··· Data records ···

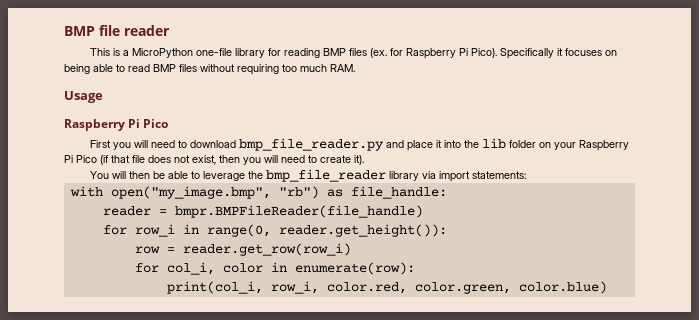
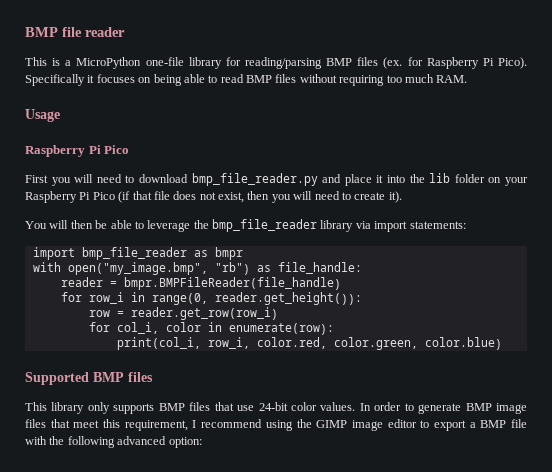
[284,48,321,58] reading -> [244,57,322,69] reading/parsing
(527, 175) none -> [32,247,243,260] // import bmp_file_reader as bmpr
(607, 287) none -> [25,372,153,385] [25,402,527,414] [25,419,527,431] [25,436,202,448] // Supported BMP files // This library only supports BMP files that use 24-bit color values. In order to generate BMP image files that meet this requirement, I recommend using the GIMP image editor to export a BMP file with the following advanced option:

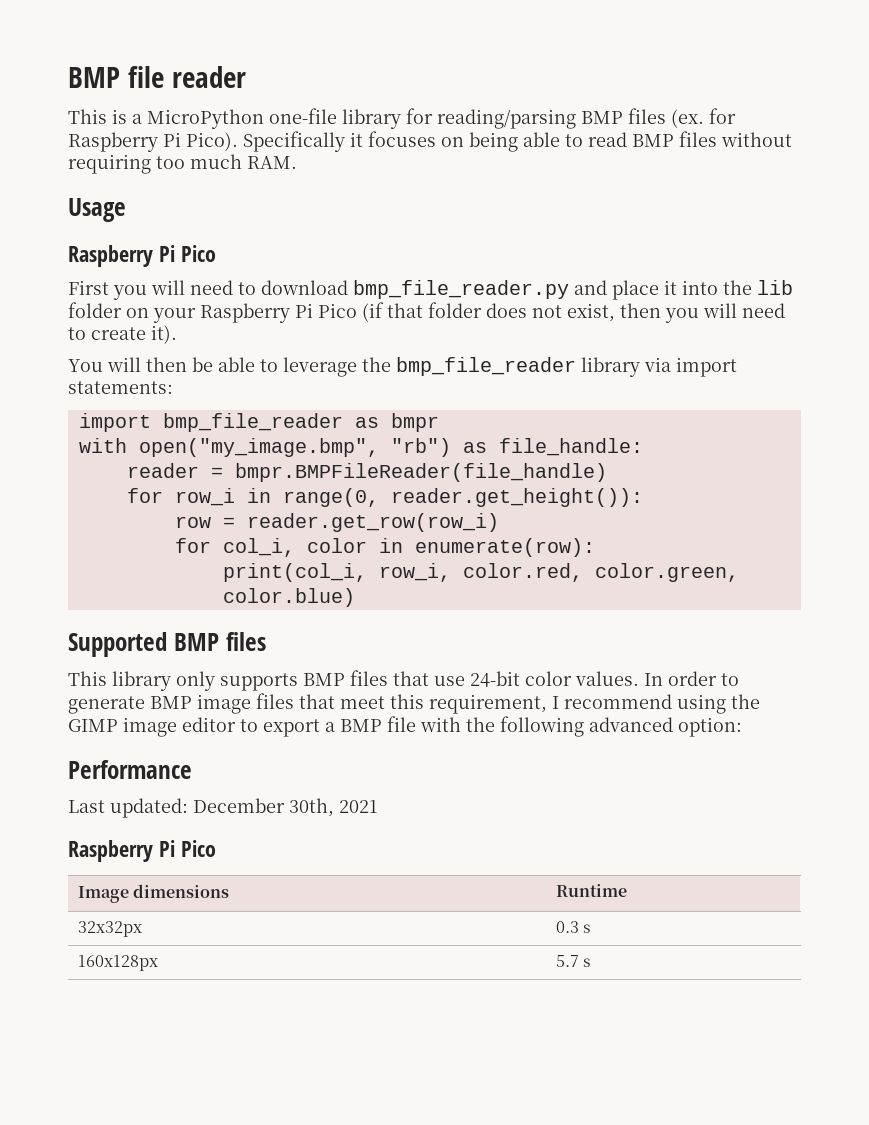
[153,191,170,200] file -> [428,302,482,318] folder
(202, 442) none -> [68,760,192,779] [68,798,377,818] [68,840,216,862] [78,884,230,903] [556,884,628,897] [78,921,143,937] [556,921,592,933] [78,955,159,971] [556,955,592,967] // Performance // Last updated: December 30th, 2021 // Raspberry Pi Pico // Image dimensions | Runtime // 32x32px | 0.3 s // 160x128px | 5.7 s

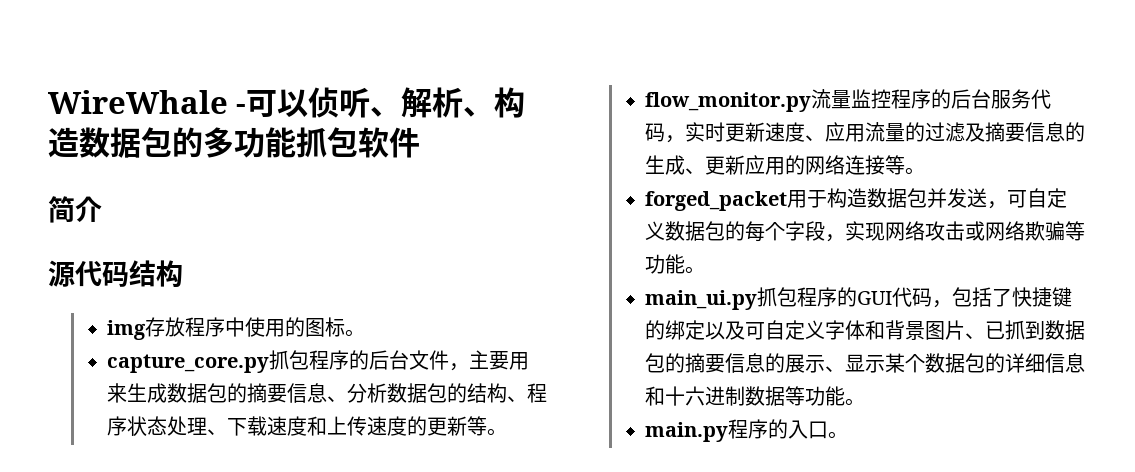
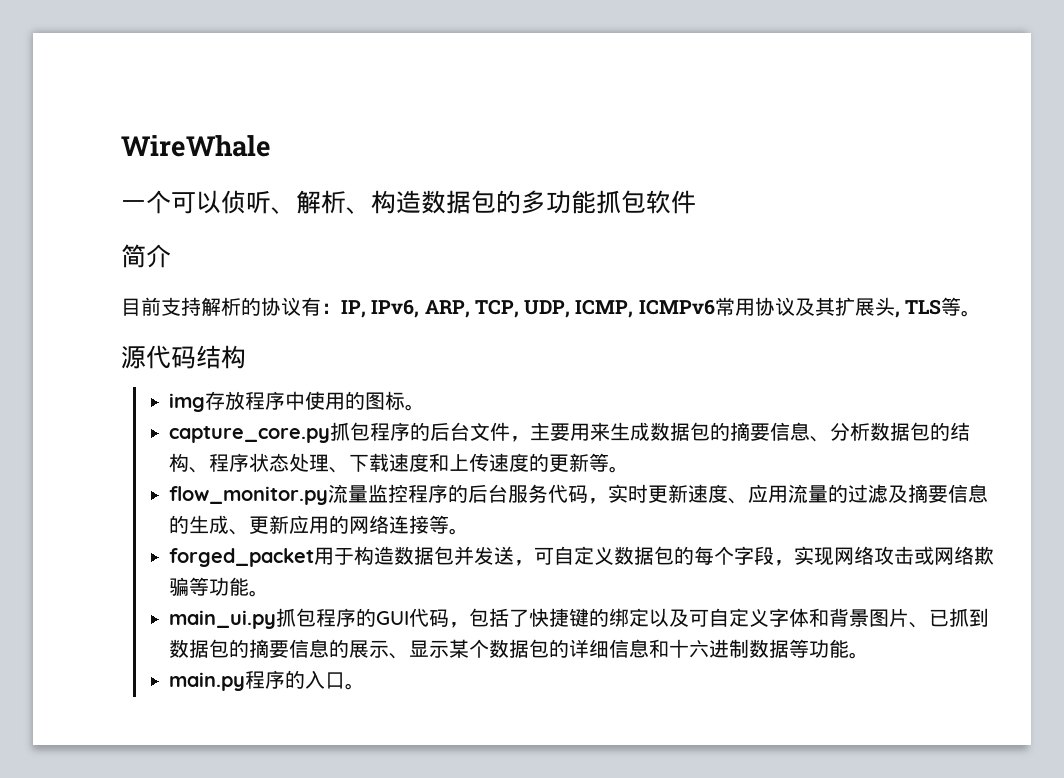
[236,104,247,114] - -> [121,190,171,214] // 一个
(102, 209) none -> [121,297,981,318] // 目前支持解析的协议有：IP, IPv6, ARP, TCP, UDP, ICMP, ICMPv6常用协议及其扩展头, TLS等。

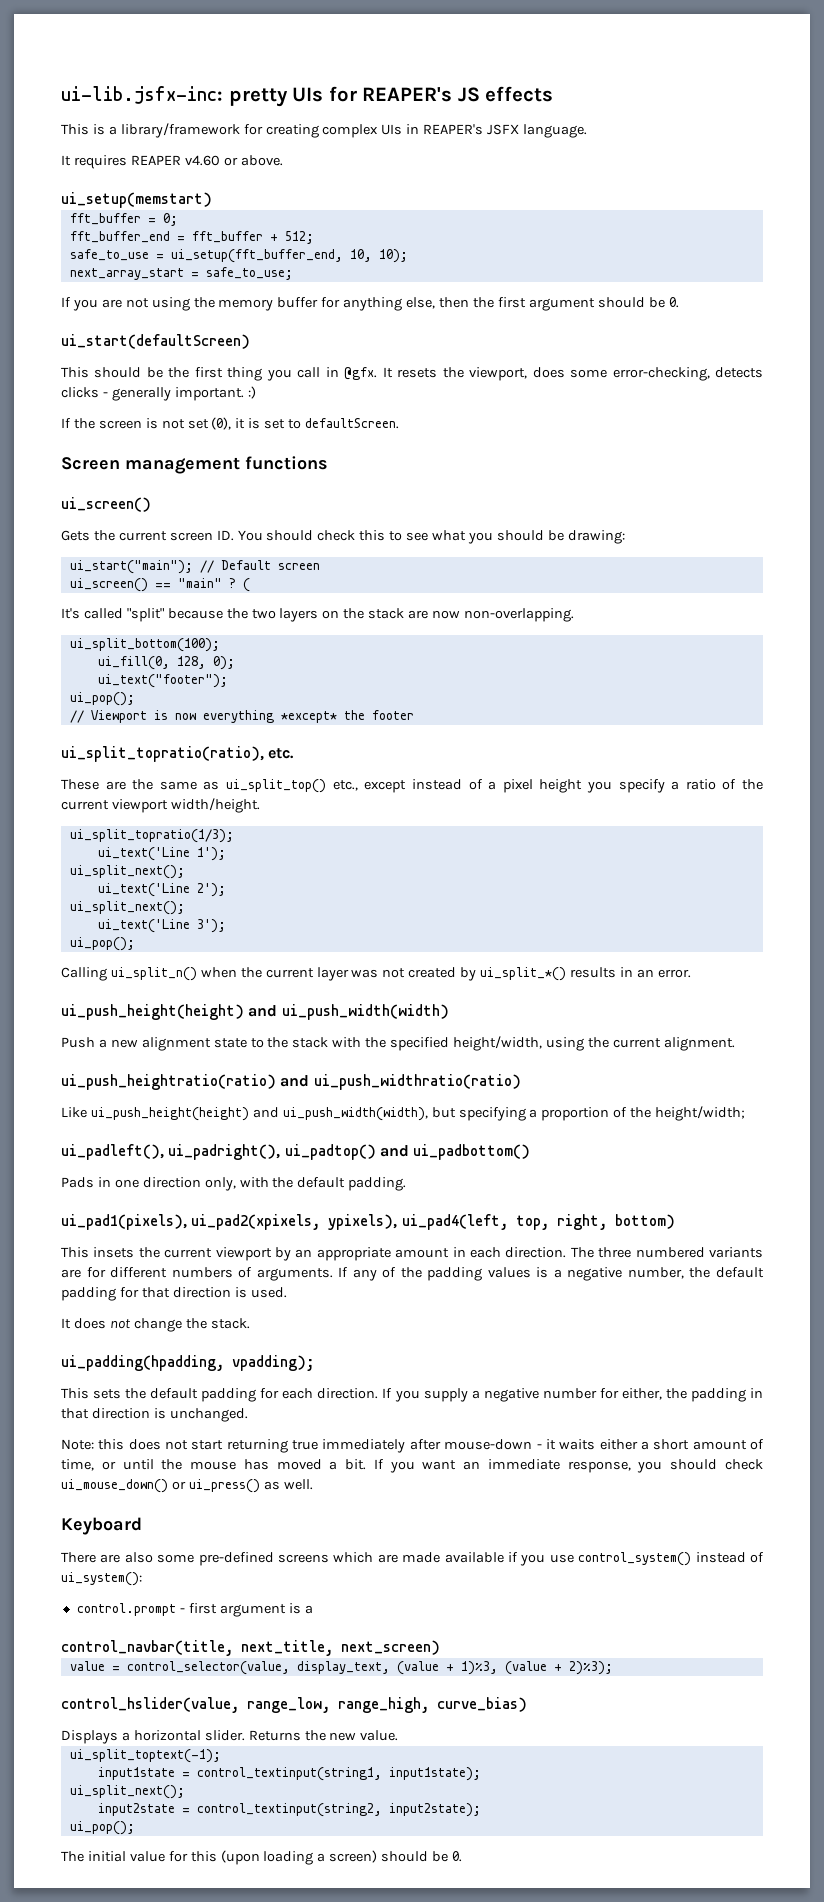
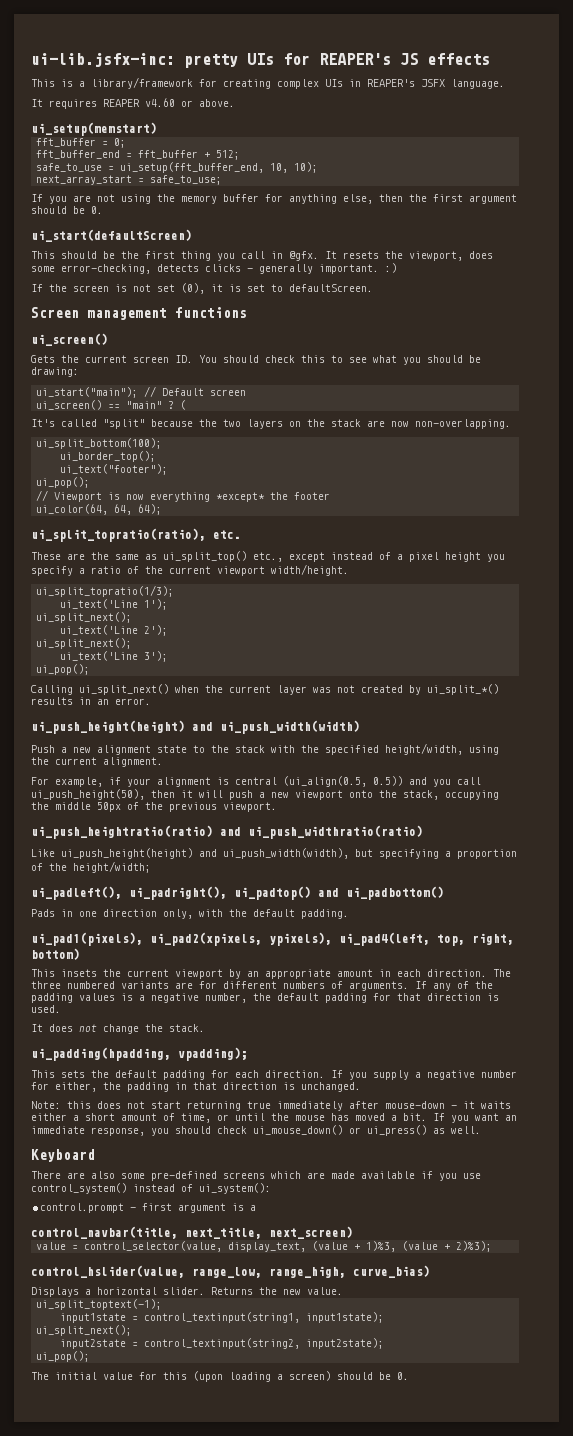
[97,656,235,670] ui_fill(0, 128, 0); -> [60,451,157,462] ui_border_top();
(414, 715) none -> [36,504,163,515] // ui_color(64, 64, 64);
[110,967,197,981] ui_split_n() -> [79,684,169,695] ui_split_next()
(735, 1044) none -> [31,776,481,787] [31,789,499,800] [31,802,277,812] // For example, if your alignment is central (ui_align(0.5, 0.5)) and you call ui_push_height(50), then it will push a new viewport onto the stack, occupying the middle 50px of the previous viewport.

···

**Activity:** Reproduce the listing word for word. Do not carry over the pictures.

**Output for this task:**
[284,48,321,58] reading -> [244,57,322,69] reading/parsing
(527, 175) none -> [32,247,243,260] // import bmp_file_reader as bmpr
(607, 287) none -> [25,372,153,385] [25,402,527,414] [25,419,527,431] [25,436,202,448] // Supported BMP files // This library only supports BMP files that use 24-bit color values. In order to generate BMP image files that meet this requirement, I recommend using the GIMP image editor to export a BMP file with the following advanced option:

[153,191,170,200] file -> [428,302,482,318] folder
(202, 442) none -> [68,760,192,779] [68,798,377,818] [68,840,216,862] [78,884,230,903] [556,884,628,897] [78,921,143,937] [556,921,592,933] [78,955,159,971] [556,955,592,967] // Performance // Last updated: December 30th, 2021 // Raspberry Pi Pico // Image dimensions | Runtime // 32x32px | 0.3 s // 160x128px | 5.7 s

[236,104,247,114] - -> [121,190,171,214] // 一个
(102, 209) none -> [121,297,981,318] // 目前支持解析的协议有：IP, IPv6, ARP, TCP, UDP, ICMP, ICMPv6常用协议及其扩展头, TLS等。

[97,656,235,670] ui_fill(0, 128, 0); -> [60,451,157,462] ui_border_top();
(414, 715) none -> [36,504,163,515] // ui_color(64, 64, 64);
[110,967,197,981] ui_split_n() -> [79,684,169,695] ui_split_next()
(735, 1044) none -> [31,776,481,787] [31,789,499,800] [31,802,277,812] // For example, if your alignment is central (ui_align(0.5, 0.5)) and you call ui_push_height(50), then it will push a new viewport onto the stack, occupying the middle 50px of the previous viewport.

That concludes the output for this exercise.